Collected data:
------------------------------------------------

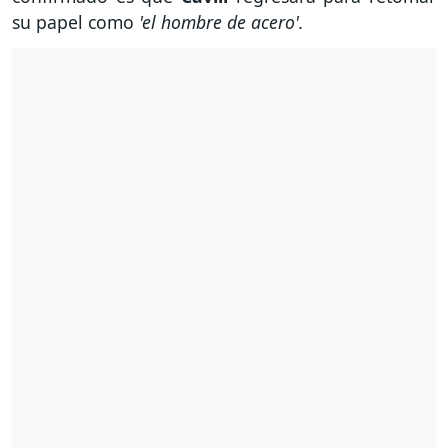
su papel como
'el hombre de acero'.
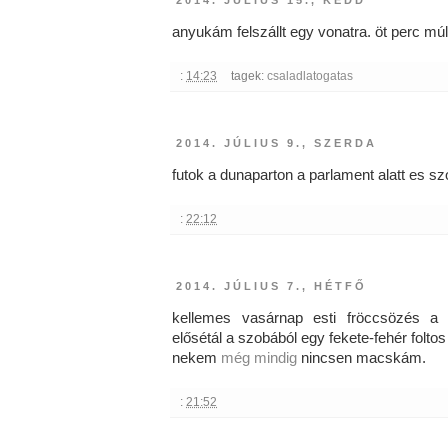
anyukám felszállt egy vonatra. öt perc mú
:
14:23
tagek:
csaladlatogatas
2014. JÚLIUS 9., SZERDA
futok a dunaparton a parlament alatt es szó
:
22:12
2014. JÚLIUS 7., HÉTFŐ
kellemes vasárnap esti fröccsözés a
elősétál a szobából egy fekete-fehér folt
nekem
még mindig
nincsen macskám.
:
21:52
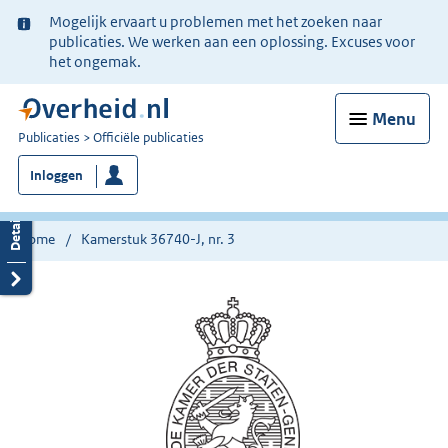
Ter
Mogelijk ervaart u problemen met het zoeken naar
informatie:
publicaties. We werken aan een oplossing. Excuses voor
het ongemak.
Menu
U
Publicaties
Officiële publicaties
bent
Inloggen
nu
hier:
Home
Kamerstuk 36740-J, nr. 3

------------------------------------------------

What is needed: Nothing is needed beyond an exact transcription of the lines from the one containing "elősétál a szobából egy fekete-fehér folt" to the end of the entries above, with the pictures omitted.

Reply:
elősétál a szobából egy fekete-fehér folt
nekem
még mindig
nincsen macskám.
:
21:52
Ter
Mogelijk ervaart u problemen met het zoeken naar
informatie:
publicaties. We werken aan een oplossing. Excuses voor
het ongemak.
Menu
U
Publicaties
Officiële publicaties
bent
Inloggen
nu
hier:
Home
Kamerstuk 36740-J, nr. 3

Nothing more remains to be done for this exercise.